Au delà du respect que chacun doit avoir en démocratie de la représentativité des opinions, on est vraiment en droit de se questionner de la pertinence de certaines, ou, pour d’autres listes, de se demander si nous n’allons pas diluer notre vote dans l’océan des revendications uniques, que l’on peut retrouver dans d’autres partis en lice.

Beaucoup de rouge pour rien

Passons sur le fait que l’extrême-gauche, une nouvelle fois n’arrive pas à s’entendre en présentant une liste Lutte Ouvrière et une autre NPA. Mais que devons-nous penser de cette liste « Communiste » qui viendra faire se perdre des voix au Front de Gauche ? Cette scission, si c’en est une, a sûrement une explication, mais celle-ci est absente dans les esprits des citoyens.

L’écologie n’est plus « à la mode »

C’est ce que beaucoup pensent… Mais il est à noter la présence de l’éternel Alliance écologiste indépendante qui, une fois de plus, jouera sur l’ambiguïté des listes, collant assez près à Europe Ecologie – Les Verts, afin de récolter des voix.

Le respect des régions

R & PS, Euskadi, Occitanie, UDB, etc., de nombreux partis régionalistes seront représentés.
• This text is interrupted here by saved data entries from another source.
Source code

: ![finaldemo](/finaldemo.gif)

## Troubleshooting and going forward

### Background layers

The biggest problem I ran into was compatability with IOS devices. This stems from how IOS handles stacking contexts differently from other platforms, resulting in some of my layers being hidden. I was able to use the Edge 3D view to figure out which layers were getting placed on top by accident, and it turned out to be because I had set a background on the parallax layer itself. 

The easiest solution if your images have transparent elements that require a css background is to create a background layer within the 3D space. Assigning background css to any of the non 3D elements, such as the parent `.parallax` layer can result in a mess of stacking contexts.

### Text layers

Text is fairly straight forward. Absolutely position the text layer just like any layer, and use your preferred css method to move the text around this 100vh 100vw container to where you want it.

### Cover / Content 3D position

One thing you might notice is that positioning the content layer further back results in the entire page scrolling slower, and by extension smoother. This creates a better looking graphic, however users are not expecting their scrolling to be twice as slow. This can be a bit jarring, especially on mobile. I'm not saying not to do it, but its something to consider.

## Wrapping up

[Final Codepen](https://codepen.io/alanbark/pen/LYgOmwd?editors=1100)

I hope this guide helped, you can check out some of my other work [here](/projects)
Europe Ecologie, dans le précédent scrutin européen, était même allié avec certains d’entre eux.  Mais, après de longues discussions, un accord ne put être trouvé pour diverses raisons, dont une importante : l’alliance de certains de ces partis au niveau européen avec des régionalistes/nationalistes flirtant très souvent avec des discours d’extrême-droite contraires à nos principes.
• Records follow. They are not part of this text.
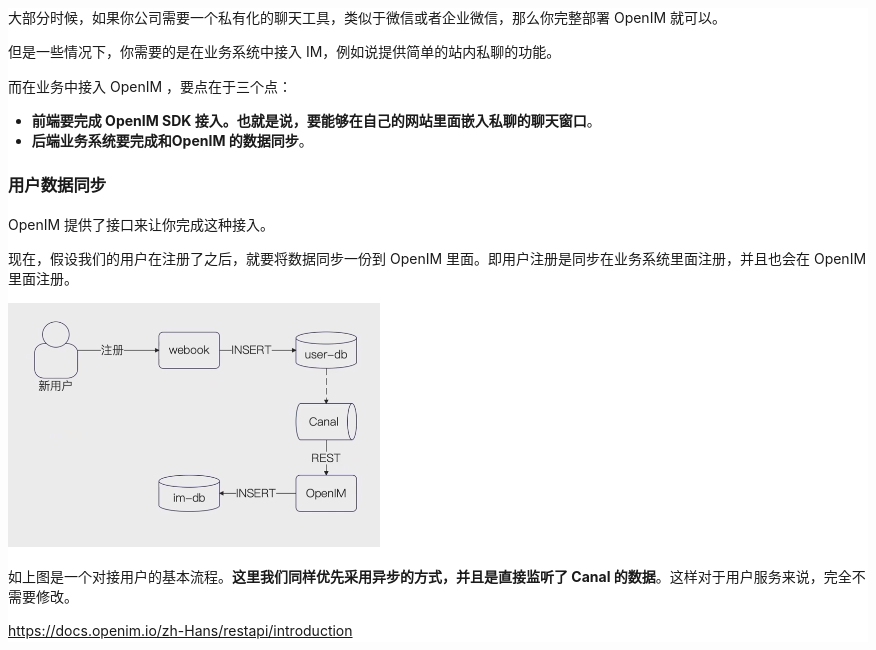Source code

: 大部分时候，如果你公司需要一个私有化的聊天工具，类似于微信或者企业微信，那么你完整部署 OpenIM 就可以。

但是一些情况下，你需要的是在业务系统中接入 IM，例如说提供简单的站内私聊的功能。

而在业务中接入 OpenIM ，要点在于三个点：
- **前端要完成 OpenIM SDK 接入。也就是说，要能够在自己的网站里面嵌入私聊的聊天窗口**。
- **后端业务系统要完成和OpenIM 的数据同步**。


### 用户数据同步

OpenIM 提供了接口来让你完成这种接入。

现在，假设我们的用户在注册了之后，就要将数据同步一份到 OpenIM 里面。即用户注册是同步在业务系统里面注册，并且也会在 OpenIM 里面注册。

<img src="./img/openim用户数据同步.png">

如上图是一个对接用户的基本流程。**这里我们同样优先采用异步的方式，并且是直接监听了 Canal 的数据**。这样对于用户服务来说，完全不需要修改。

https://docs.openim.io/zh-Hans/restapi/introduction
Fédéraliste, régionaliste, Europe Ecologie a un profond respect pour ces questions d’identités culturelles et historiques régionales. D’ailleurs, pour la région Massif Central- Centre, Europe Ecologie sera alliée au Partit Occitan.

Des programmes très proches, trop proches

A gauche, au centre comme à (l’extrême) droite, la multiplication des listes prend des atours frisant l’opportunisme : comptez, par exemple, le nombre de listes souverainistes, moralistes et/ou réactionnaires. Cela fera perdre des voix au Front National, pourtant très proche de Force Vie, pour ne prendre que cet exemple, l’obscur groupuscule de Mme Boutin. Ce n’est pas là, d’un point de vue cyniquement stratégique, que je vais me plaindre le plus, j’avoue.

Mais au regard du féminisme, de l’esperanto ou encore d’une nouvelle vision économique, Europe Ecologie n’a absolument pas à rougir : des commissions sur ces thèmes dédiés sont le coeur de la réflexion politique des écologistes.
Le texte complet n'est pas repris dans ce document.